Transcribe all of the records word for word, but omit the pictures.
--*--
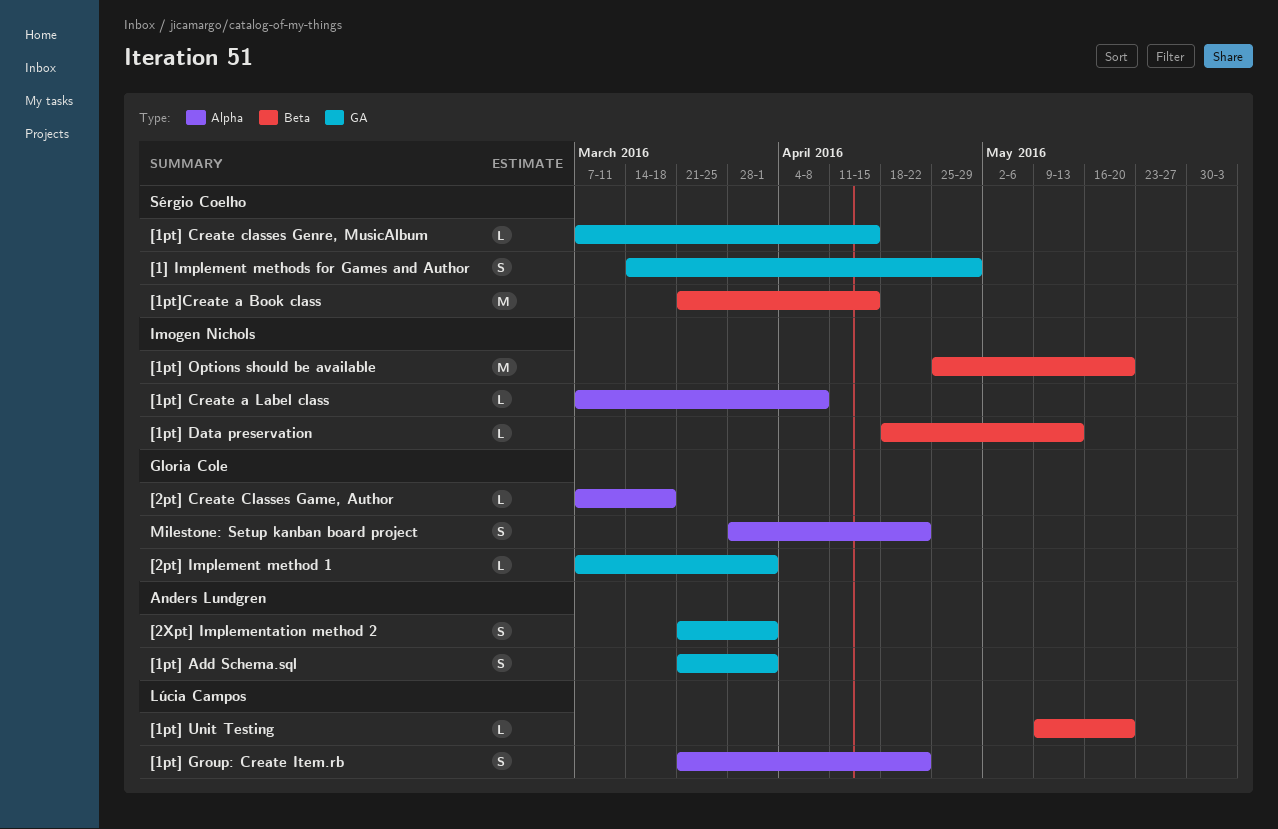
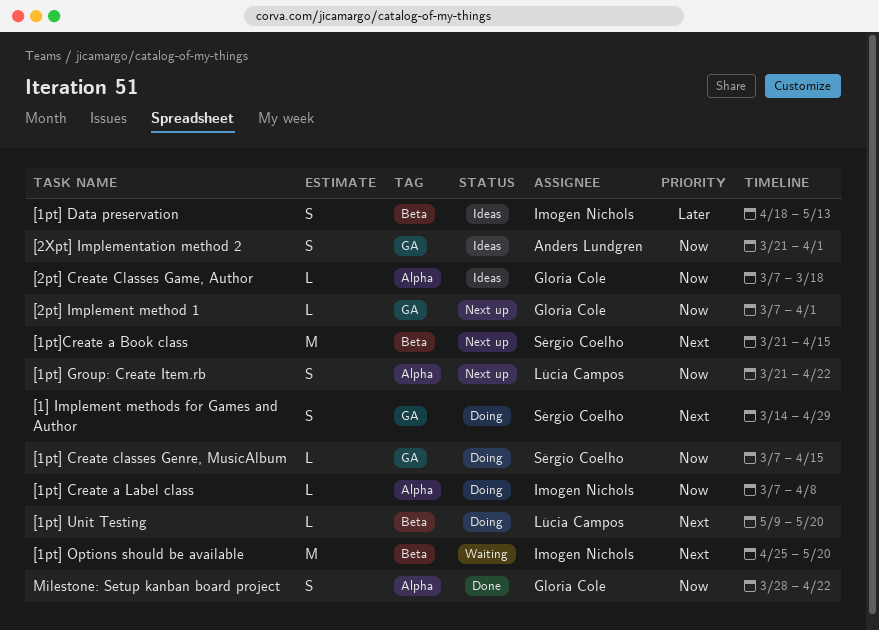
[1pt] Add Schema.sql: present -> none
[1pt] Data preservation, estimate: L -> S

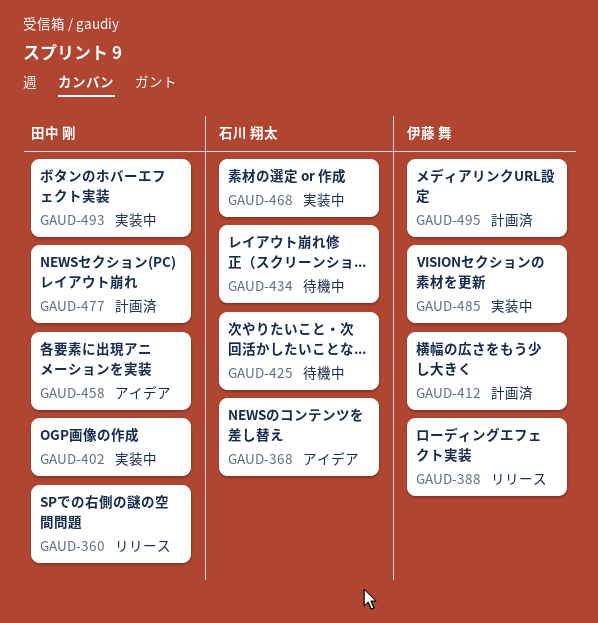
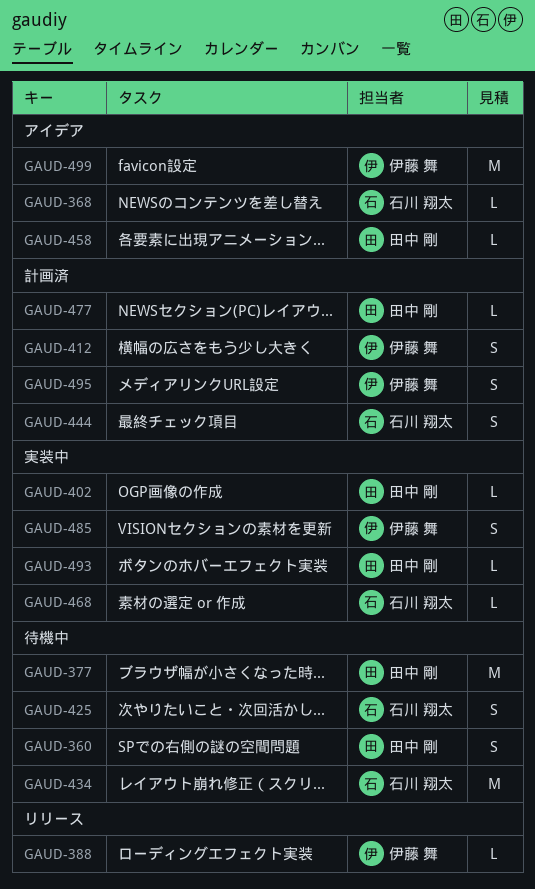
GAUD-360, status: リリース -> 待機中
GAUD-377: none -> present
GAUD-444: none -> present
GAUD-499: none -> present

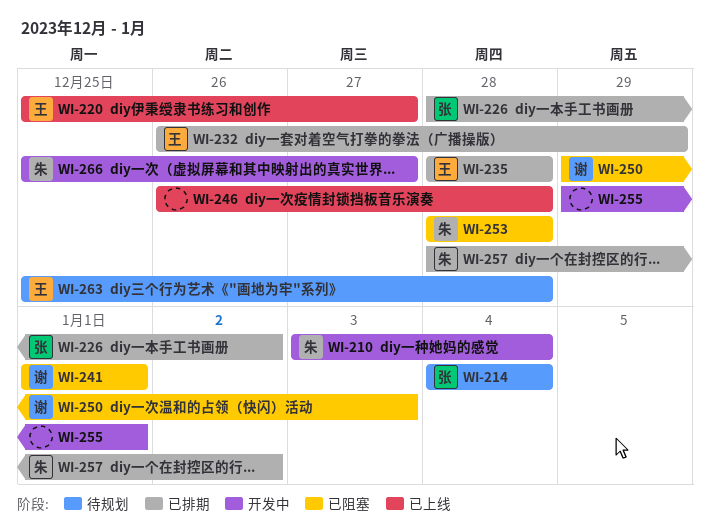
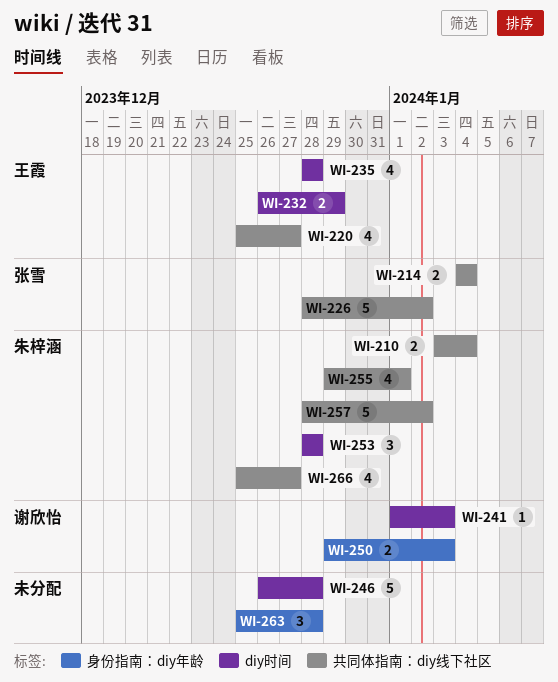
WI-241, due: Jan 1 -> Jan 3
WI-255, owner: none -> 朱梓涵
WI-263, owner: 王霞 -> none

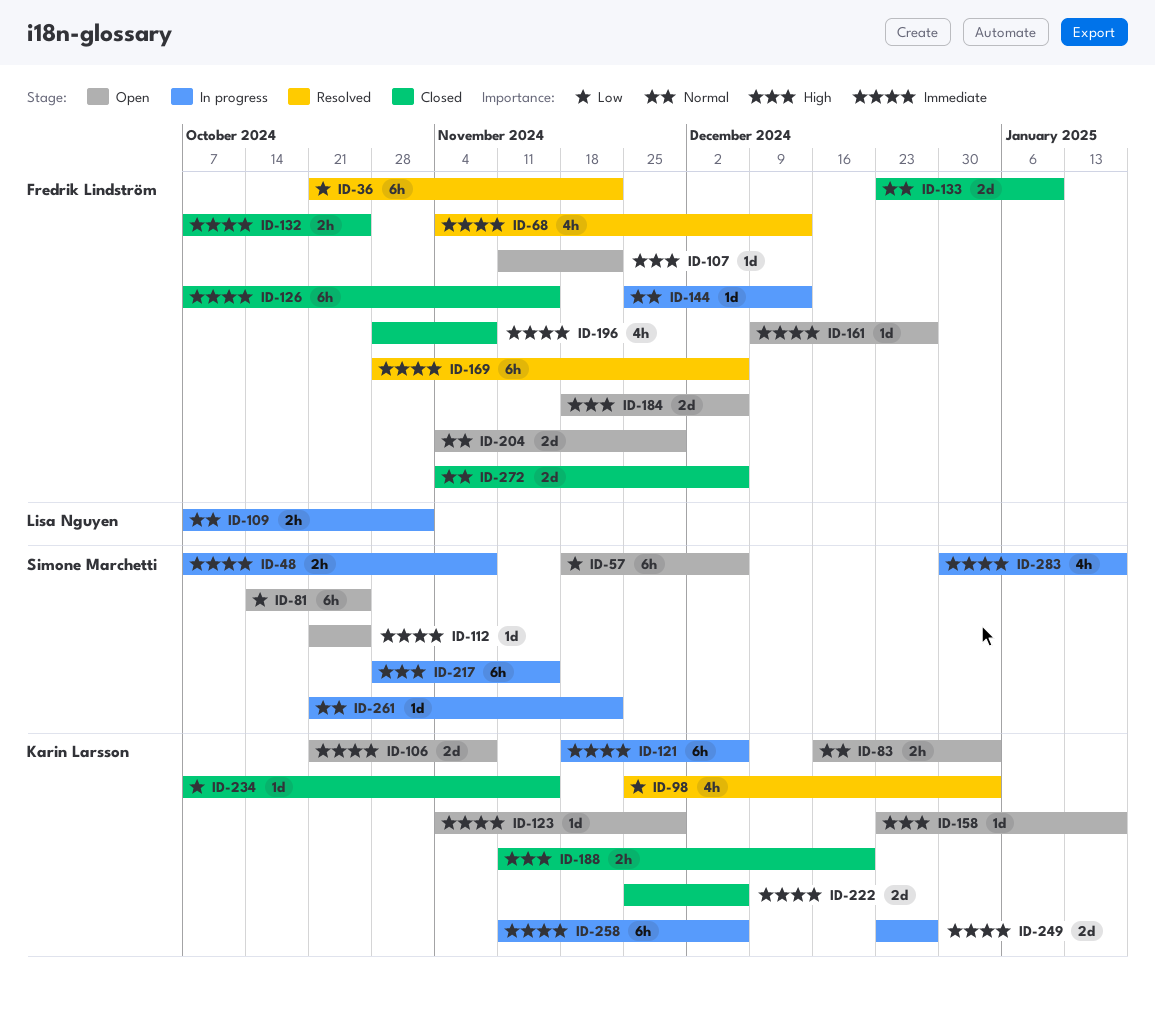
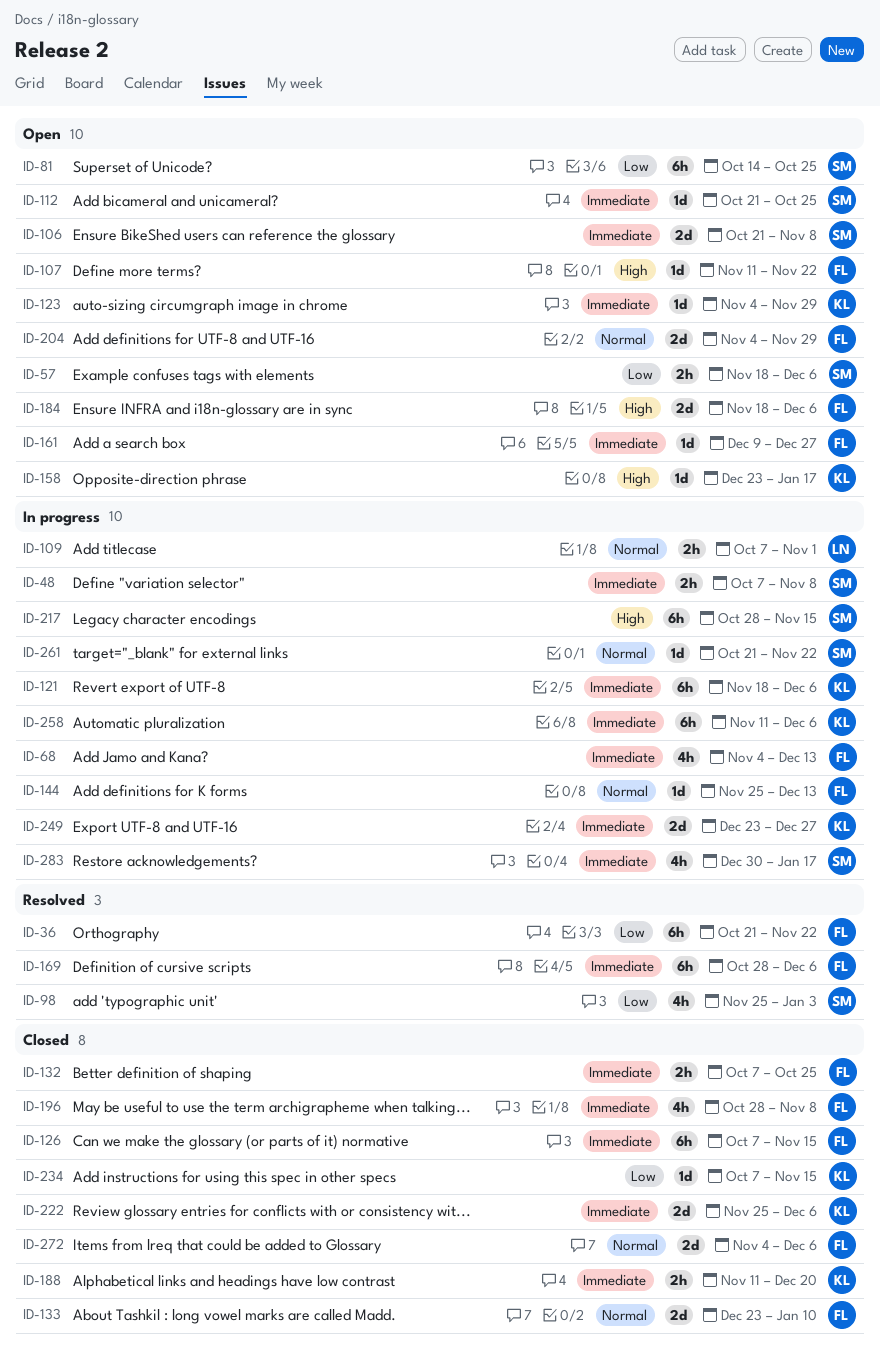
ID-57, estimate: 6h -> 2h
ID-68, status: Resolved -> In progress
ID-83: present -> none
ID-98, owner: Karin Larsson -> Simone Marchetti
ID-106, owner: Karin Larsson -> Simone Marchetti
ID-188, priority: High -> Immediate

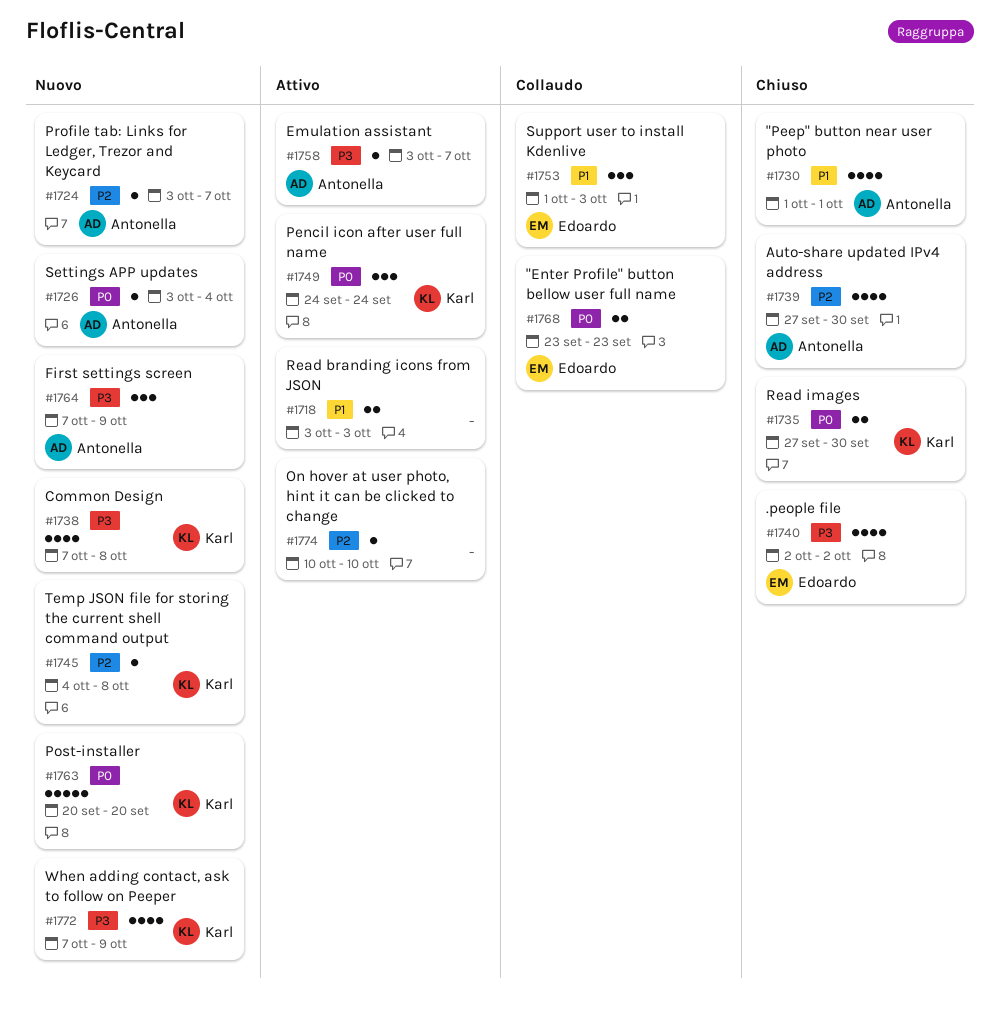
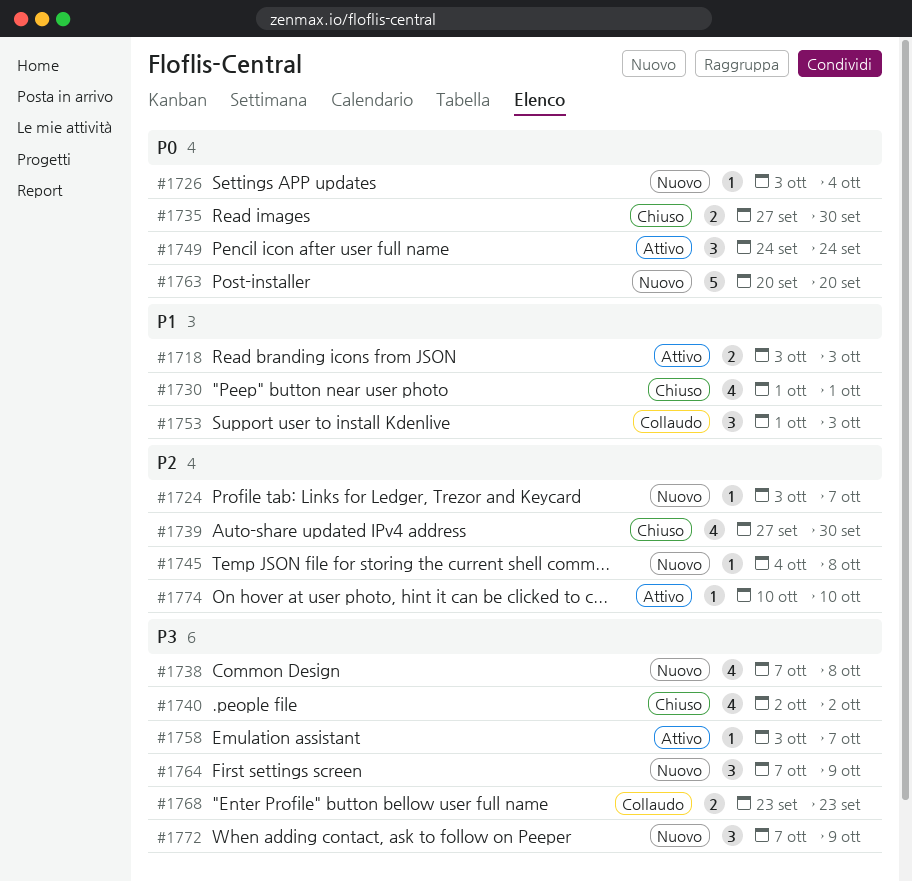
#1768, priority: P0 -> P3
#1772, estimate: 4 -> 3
--*--
■ RESPONSE AREA
[1pt] Add Schema.sql: present -> none
[1pt] Data preservation, estimate: L -> S

GAUD-360, status: リリース -> 待機中
GAUD-377: none -> present
GAUD-444: none -> present
GAUD-499: none -> present

WI-241, due: Jan 1 -> Jan 3
WI-255, owner: none -> 朱梓涵
WI-263, owner: 王霞 -> none

ID-57, estimate: 6h -> 2h
ID-68, status: Resolved -> In progress
ID-83: present -> none
ID-98, owner: Karin Larsson -> Simone Marchetti
ID-106, owner: Karin Larsson -> Simone Marchetti
ID-188, priority: High -> Immediate

#1768, priority: P0 -> P3
#1772, estimate: 4 -> 3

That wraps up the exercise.